Still, somehow, the sample was tainted. Kotara never learned how or where it was contaminated but insists it was not at his plant. He said the USDA reviewed documents that detailed production and safety plans and concluded he was in compliance with its rules. Inspectors never identified any flaws at his plant that turned out to be a source of the E. coli. Several follow-up tests for E. coli, according to Kotara, all were negative.
"Same machines. Same employees. Same processes," he said. "And the tests were negative."
The USDA spokesman said Prange's record showed "no trends that demonstrate inadequate food-safety systems" and no evidence of noncompliance since 2005.
Felicia Nestor, a senior policy analyst at the consumer group Food & Water Watch, said part of the USDA's food-safety strategy has been to encourage grinders to pressure their suppliers, but small grinders like Prange do not have enough market clout.
"It doesn't work," she said. "They're too small."
Nestor and other experts agreed it is unlikely, though not impossible, that a grinder would be the source of contamination from E. coli. The more likely culprit, she said, is the slaughterhouse.
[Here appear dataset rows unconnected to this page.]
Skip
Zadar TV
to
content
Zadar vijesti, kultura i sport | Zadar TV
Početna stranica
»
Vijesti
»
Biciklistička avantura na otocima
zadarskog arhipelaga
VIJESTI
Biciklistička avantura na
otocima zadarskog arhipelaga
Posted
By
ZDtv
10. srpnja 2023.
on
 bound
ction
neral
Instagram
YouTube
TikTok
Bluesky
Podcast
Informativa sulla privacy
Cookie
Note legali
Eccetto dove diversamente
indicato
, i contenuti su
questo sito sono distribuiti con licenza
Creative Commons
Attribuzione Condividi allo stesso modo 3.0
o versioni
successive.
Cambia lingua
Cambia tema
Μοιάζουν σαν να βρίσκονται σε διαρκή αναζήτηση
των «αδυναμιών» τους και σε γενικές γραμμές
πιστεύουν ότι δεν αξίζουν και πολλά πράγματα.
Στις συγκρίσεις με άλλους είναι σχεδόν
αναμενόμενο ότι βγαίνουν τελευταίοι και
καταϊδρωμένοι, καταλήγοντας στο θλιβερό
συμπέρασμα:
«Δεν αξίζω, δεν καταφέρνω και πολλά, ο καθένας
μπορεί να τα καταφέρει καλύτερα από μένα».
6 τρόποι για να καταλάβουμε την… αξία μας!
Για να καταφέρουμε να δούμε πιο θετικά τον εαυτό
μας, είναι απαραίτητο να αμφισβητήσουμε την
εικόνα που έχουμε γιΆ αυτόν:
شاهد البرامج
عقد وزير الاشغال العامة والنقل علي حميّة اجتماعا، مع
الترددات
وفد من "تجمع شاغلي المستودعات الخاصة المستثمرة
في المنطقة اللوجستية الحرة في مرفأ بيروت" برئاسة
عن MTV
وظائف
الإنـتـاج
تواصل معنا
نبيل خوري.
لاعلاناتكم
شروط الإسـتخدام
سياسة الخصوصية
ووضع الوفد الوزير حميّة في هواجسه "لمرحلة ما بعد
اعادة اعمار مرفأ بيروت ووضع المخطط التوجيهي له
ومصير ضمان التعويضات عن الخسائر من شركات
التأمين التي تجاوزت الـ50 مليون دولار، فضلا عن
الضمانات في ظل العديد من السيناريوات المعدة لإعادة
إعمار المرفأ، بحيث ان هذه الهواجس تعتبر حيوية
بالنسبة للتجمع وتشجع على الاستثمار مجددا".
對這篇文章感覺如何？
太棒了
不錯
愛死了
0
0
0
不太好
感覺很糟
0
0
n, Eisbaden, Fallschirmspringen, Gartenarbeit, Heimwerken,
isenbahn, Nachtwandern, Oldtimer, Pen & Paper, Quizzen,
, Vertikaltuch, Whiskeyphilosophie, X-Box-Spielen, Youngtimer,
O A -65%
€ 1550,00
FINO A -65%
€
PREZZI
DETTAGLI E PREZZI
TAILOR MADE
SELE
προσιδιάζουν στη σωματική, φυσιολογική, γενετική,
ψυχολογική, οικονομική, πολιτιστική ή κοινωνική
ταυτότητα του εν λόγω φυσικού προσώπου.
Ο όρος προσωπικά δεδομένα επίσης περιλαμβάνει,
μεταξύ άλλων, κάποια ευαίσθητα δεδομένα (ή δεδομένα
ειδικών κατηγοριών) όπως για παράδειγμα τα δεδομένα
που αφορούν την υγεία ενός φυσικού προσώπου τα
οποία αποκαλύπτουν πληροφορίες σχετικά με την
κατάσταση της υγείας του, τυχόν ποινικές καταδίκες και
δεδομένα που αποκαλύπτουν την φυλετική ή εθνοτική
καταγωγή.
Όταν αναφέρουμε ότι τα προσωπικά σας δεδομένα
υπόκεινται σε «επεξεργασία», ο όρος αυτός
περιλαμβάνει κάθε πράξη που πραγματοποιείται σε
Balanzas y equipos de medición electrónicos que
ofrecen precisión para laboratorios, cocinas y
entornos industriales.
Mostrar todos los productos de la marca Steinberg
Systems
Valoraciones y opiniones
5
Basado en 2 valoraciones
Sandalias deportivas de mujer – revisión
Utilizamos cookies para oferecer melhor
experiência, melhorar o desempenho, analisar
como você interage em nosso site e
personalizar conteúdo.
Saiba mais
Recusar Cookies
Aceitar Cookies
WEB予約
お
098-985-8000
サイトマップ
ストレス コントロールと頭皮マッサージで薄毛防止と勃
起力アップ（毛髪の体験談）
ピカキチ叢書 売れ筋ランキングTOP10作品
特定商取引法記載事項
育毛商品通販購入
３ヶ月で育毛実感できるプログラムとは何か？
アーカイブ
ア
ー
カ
"They're really at the mercy of the suppliers," said Nestor. "What happened to this guy is what happens all the time."
No illnesses were linked to the E. coli found in the sample from Kotara's grinding plant. Only 310 pounds of meat from that batch were shipped, mostly to local restaurants, hotels and institutions. Kotara was able to recover all but 10 pounds of it.
Kotara said the USDA told him either to destroy the more than 13,000 pounds of remaining meat or cook or irradiate it to kill the bacteria. Kotara said he tried unsuccessfully to find a facility willing to cook it. He eventually found a plant to cook 5,700 pounds of trim and was paid 20 cents on the dollar, a substantial loss.
Left with about 8,000 pounds, he looked into getting it irradiated. But irradiation, he said, is limited to all-beef patties, and some of his ground beef had soy in it. So he threw it away.
Kotara had planned to retire in two years, at age 62. Now he is looking for part-time work, and he remains bitter about the abrupt end to his business.
"They didn't force me out of business," he said with resignation. "But the uncertainty wasn't worth it when I was barely making a living. I can't keep losing $25,000 worth of product and survive."